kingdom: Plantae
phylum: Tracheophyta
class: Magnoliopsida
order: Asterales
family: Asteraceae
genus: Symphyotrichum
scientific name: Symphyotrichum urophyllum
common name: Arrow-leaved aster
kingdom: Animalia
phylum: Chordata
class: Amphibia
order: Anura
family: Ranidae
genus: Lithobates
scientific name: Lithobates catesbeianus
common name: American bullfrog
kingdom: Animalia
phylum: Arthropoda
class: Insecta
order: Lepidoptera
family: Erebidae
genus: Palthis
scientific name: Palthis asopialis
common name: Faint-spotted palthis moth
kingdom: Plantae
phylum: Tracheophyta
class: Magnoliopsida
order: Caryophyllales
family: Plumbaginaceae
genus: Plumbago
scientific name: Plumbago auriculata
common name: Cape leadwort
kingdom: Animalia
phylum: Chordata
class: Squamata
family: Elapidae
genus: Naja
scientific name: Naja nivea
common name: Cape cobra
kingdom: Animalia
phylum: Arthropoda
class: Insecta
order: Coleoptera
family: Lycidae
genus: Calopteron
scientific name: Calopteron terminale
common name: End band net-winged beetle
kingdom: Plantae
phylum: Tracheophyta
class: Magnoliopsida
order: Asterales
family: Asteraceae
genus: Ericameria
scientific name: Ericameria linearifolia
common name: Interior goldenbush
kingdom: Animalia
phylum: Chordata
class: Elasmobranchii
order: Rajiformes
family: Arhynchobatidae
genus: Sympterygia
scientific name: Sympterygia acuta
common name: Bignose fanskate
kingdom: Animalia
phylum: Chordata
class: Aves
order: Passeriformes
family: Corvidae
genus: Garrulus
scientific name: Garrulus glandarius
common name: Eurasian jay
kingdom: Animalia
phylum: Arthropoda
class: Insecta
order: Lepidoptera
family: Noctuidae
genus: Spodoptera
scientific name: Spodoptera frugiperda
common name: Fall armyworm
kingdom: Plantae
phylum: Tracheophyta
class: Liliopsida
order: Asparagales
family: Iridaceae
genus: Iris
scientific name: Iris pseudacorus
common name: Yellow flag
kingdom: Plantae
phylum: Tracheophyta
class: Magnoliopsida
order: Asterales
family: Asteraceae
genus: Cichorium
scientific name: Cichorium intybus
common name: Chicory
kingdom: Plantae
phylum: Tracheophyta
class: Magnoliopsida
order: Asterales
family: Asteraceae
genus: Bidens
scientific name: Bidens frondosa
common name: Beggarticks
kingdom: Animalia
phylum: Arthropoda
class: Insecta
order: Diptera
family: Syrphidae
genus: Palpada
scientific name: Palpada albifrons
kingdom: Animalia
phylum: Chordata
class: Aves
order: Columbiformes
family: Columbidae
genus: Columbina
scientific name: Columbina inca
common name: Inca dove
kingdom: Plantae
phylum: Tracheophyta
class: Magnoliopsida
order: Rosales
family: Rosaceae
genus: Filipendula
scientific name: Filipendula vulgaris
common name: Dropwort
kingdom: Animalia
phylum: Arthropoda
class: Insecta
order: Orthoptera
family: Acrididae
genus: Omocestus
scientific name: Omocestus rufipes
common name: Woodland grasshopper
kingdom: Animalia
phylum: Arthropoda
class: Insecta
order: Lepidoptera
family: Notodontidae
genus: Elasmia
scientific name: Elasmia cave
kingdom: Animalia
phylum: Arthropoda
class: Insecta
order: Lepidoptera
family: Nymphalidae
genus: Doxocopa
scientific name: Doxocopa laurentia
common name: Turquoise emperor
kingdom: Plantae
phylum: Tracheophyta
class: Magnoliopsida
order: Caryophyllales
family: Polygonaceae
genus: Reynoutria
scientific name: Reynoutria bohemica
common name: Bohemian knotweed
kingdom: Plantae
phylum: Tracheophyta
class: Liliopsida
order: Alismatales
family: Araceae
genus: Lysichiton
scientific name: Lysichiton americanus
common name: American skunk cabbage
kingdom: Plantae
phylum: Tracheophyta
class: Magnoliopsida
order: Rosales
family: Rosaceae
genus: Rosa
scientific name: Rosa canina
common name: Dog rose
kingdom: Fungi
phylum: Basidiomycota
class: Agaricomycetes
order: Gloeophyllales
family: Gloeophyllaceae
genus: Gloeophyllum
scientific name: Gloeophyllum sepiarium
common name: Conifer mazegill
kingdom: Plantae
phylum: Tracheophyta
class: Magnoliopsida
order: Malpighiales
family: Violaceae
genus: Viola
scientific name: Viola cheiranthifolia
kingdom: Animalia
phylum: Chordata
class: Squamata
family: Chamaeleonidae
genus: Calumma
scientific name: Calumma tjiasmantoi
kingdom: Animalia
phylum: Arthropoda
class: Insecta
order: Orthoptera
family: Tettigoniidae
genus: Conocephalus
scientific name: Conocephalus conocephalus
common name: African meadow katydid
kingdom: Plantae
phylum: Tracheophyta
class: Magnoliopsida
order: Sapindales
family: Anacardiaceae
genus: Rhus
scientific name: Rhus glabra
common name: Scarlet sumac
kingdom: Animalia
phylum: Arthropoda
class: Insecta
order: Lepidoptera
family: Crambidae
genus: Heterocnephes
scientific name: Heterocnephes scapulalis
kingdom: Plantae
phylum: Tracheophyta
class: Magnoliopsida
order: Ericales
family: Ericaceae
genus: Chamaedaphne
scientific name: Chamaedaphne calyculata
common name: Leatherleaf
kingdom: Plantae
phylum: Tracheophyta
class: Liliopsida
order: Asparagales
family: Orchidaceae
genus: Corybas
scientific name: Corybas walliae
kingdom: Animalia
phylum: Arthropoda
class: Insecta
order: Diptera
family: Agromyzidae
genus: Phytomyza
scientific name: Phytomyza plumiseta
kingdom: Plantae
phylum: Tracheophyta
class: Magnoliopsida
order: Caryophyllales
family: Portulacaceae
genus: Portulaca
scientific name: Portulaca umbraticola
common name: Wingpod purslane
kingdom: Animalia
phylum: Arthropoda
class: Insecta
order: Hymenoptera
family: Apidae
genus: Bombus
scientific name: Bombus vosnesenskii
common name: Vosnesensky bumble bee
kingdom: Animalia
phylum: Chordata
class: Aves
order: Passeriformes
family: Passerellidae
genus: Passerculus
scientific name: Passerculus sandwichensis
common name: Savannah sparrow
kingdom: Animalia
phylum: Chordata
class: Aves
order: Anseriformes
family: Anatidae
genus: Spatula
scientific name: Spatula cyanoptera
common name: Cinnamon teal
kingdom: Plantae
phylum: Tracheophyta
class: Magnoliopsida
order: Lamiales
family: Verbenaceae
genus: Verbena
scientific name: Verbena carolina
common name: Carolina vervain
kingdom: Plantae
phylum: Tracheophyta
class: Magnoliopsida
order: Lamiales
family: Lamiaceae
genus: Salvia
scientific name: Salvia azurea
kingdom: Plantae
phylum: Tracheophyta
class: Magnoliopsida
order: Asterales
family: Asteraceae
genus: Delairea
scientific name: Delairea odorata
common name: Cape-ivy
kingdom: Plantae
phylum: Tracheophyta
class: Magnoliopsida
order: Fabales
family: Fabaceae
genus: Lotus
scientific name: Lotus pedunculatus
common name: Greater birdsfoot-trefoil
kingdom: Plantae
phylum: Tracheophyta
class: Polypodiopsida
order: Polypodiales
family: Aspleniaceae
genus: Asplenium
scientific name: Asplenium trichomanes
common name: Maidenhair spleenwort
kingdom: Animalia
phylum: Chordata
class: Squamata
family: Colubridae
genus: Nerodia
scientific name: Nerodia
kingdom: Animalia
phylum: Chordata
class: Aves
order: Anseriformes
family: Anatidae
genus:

────────────────────────────────────────

▶ [Exercise brief]: Give back every line of the data above word for word and in the same order, adding and leaving out nothing.

▶ [Expected answer]:
kingdom: Plantae
phylum: Tracheophyta
class: Magnoliopsida
order: Asterales
family: Asteraceae
genus: Symphyotrichum
scientific name: Symphyotrichum urophyllum
common name: Arrow-leaved aster
kingdom: Animalia
phylum: Chordata
class: Amphibia
order: Anura
family: Ranidae
genus: Lithobates
scientific name: Lithobates catesbeianus
common name: American bullfrog
kingdom: Animalia
phylum: Arthropoda
class: Insecta
order: Lepidoptera
family: Erebidae
genus: Palthis
scientific name: Palthis asopialis
common name: Faint-spotted palthis moth
kingdom: Plantae
phylum: Tracheophyta
class: Magnoliopsida
order: Caryophyllales
family: Plumbaginaceae
genus: Plumbago
scientific name: Plumbago auriculata
common name: Cape leadwort
kingdom: Animalia
phylum: Chordata
class: Squamata
family: Elapidae
genus: Naja
scientific name: Naja nivea
common name: Cape cobra
kingdom: Animalia
phylum: Arthropoda
class: Insecta
order: Coleoptera
family: Lycidae
genus: Calopteron
scientific name: Calopteron terminale
common name: End band net-winged beetle
kingdom: Plantae
phylum: Tracheophyta
class: Magnoliopsida
order: Asterales
family: Asteraceae
genus: Ericameria
scientific name: Ericameria linearifolia
common name: Interior goldenbush
kingdom: Animalia
phylum: Chordata
class: Elasmobranchii
order: Rajiformes
family: Arhynchobatidae
genus: Sympterygia
scientific name: Sympterygia acuta
common name: Bignose fanskate
kingdom: Animalia
phylum: Chordata
class: Aves
order: Passeriformes
family: Corvidae
genus: Garrulus
scientific name: Garrulus glandarius
common name: Eurasian jay
kingdom: Animalia
phylum: Arthropoda
class: Insecta
order: Lepidoptera
family: Noctuidae
genus: Spodoptera
scientific name: Spodoptera frugiperda
common name: Fall armyworm
kingdom: Plantae
phylum: Tracheophyta
class: Liliopsida
order: Asparagales
family: Iridaceae
genus: Iris
scientific name: Iris pseudacorus
common name: Yellow flag
kingdom: Plantae
phylum: Tracheophyta
class: Magnoliopsida
order: Asterales
family: Asteraceae
genus: Cichorium
scientific name: Cichorium intybus
common name: Chicory
kingdom: Plantae
phylum: Tracheophyta
class: Magnoliopsida
order: Asterales
family: Asteraceae
genus: Bidens
scientific name: Bidens frondosa
common name: Beggarticks
kingdom: Animalia
phylum: Arthropoda
class: Insecta
order: Diptera
family: Syrphidae
genus: Palpada
scientific name: Palpada albifrons
kingdom: Animalia
phylum: Chordata
class: Aves
order: Columbiformes
family: Columbidae
genus: Columbina
scientific name: Columbina inca
common name: Inca dove
kingdom: Plantae
phylum: Tracheophyta
class: Magnoliopsida
order: Rosales
family: Rosaceae
genus: Filipendula
scientific name: Filipendula vulgaris
common name: Dropwort
kingdom: Animalia
phylum: Arthropoda
class: Insecta
order: Orthoptera
family: Acrididae
genus: Omocestus
scientific name: Omocestus rufipes
common name: Woodland grasshopper
kingdom: Animalia
phylum: Arthropoda
class: Insecta
order: Lepidoptera
family: Notodontidae
genus: Elasmia
scientific name: Elasmia cave
kingdom: Animalia
phylum: Arthropoda
class: Insecta
order: Lepidoptera
family: Nymphalidae
genus: Doxocopa
scientific name: Doxocopa laurentia
common name: Turquoise emperor
kingdom: Plantae
phylum: Tracheophyta
class: Magnoliopsida
order: Caryophyllales
family: Polygonaceae
genus: Reynoutria
scientific name: Reynoutria bohemica
common name: Bohemian knotweed
kingdom: Plantae
phylum: Tracheophyta
class: Liliopsida
order: Alismatales
family: Araceae
genus: Lysichiton
scientific name: Lysichiton americanus
common name: American skunk cabbage
kingdom: Plantae
phylum: Tracheophyta
class: Magnoliopsida
order: Rosales
family: Rosaceae
genus: Rosa
scientific name: Rosa canina
common name: Dog rose
kingdom: Fungi
phylum: Basidiomycota
class: Agaricomycetes
order: Gloeophyllales
family: Gloeophyllaceae
genus: Gloeophyllum
scientific name: Gloeophyllum sepiarium
common name: Conifer mazegill
kingdom: Plantae
phylum: Tracheophyta
class: Magnoliopsida
order: Malpighiales
family: Violaceae
genus: Viola
scientific name: Viola cheiranthifolia
kingdom: Animalia
phylum: Chordata
class: Squamata
family: Chamaeleonidae
genus: Calumma
scientific name: Calumma tjiasmantoi
kingdom: Animalia
phylum: Arthropoda
class: Insecta
order: Orthoptera
family: Tettigoniidae
genus: Conocephalus
scientific name: Conocephalus conocephalus
common name: African meadow katydid
kingdom: Plantae
phylum: Tracheophyta
class: Magnoliopsida
order: Sapindales
family: Anacardiaceae
genus: Rhus
scientific name: Rhus glabra
common name: Scarlet sumac
kingdom: Animalia
phylum: Arthropoda
class: Insecta
order: Lepidoptera
family: Crambidae
genus: Heterocnephes
scientific name: Heterocnephes scapulalis
kingdom: Plantae
phylum: Tracheophyta
class: Magnoliopsida
order: Ericales
family: Ericaceae
genus: Chamaedaphne
scientific name: Chamaedaphne calyculata
common name: Leatherleaf
kingdom: Plantae
phylum: Tracheophyta
class: Liliopsida
order: Asparagales
family: Orchidaceae
genus: Corybas
scientific name: Corybas walliae
kingdom: Animalia
phylum: Arthropoda
class: Insecta
order: Diptera
family: Agromyzidae
genus: Phytomyza
scientific name: Phytomyza plumiseta
kingdom: Plantae
phylum: Tracheophyta
class: Magnoliopsida
order: Caryophyllales
family: Portulacaceae
genus: Portulaca
scientific name: Portulaca umbraticola
common name: Wingpod purslane
kingdom: Animalia
phylum: Arthropoda
class: Insecta
order: Hymenoptera
family: Apidae
genus: Bombus
scientific name: Bombus vosnesenskii
common name: Vosnesensky bumble bee
kingdom: Animalia
phylum: Chordata
class: Aves
order: Passeriformes
family: Passerellidae
genus: Passerculus
scientific name: Passerculus sandwichensis
common name: Savannah sparrow
kingdom: Animalia
phylum: Chordata
class: Aves
order: Anseriformes
family: Anatidae
genus: Spatula
scientific name: Spatula cyanoptera
common name: Cinnamon teal
kingdom: Plantae
phylum: Tracheophyta
class: Magnoliopsida
order: Lamiales
family: Verbenaceae
genus: Verbena
scientific name: Verbena carolina
common name: Carolina vervain
kingdom: Plantae
phylum: Tracheophyta
class: Magnoliopsida
order: Lamiales
family: Lamiaceae
genus: Salvia
scientific name: Salvia azurea
kingdom: Plantae
phylum: Tracheophyta
class: Magnoliopsida
order: Asterales
family: Asteraceae
genus: Delairea
scientific name: Delairea odorata
common name: Cape-ivy
kingdom: Plantae
phylum: Tracheophyta
class: Magnoliopsida
order: Fabales
family: Fabaceae
genus: Lotus
scientific name: Lotus pedunculatus
common name: Greater birdsfoot-trefoil
kingdom: Plantae
phylum: Tracheophyta
class: Polypodiopsida
order: Polypodiales
family: Aspleniaceae
genus: Asplenium
scientific name: Asplenium trichomanes
common name: Maidenhair spleenwort
kingdom: Animalia
phylum: Chordata
class: Squamata
family: Colubridae
genus: Nerodia
scientific name: Nerodia
kingdom: Animalia
phylum: Chordata
class: Aves
order: Anseriformes
family: Anatidae
genus:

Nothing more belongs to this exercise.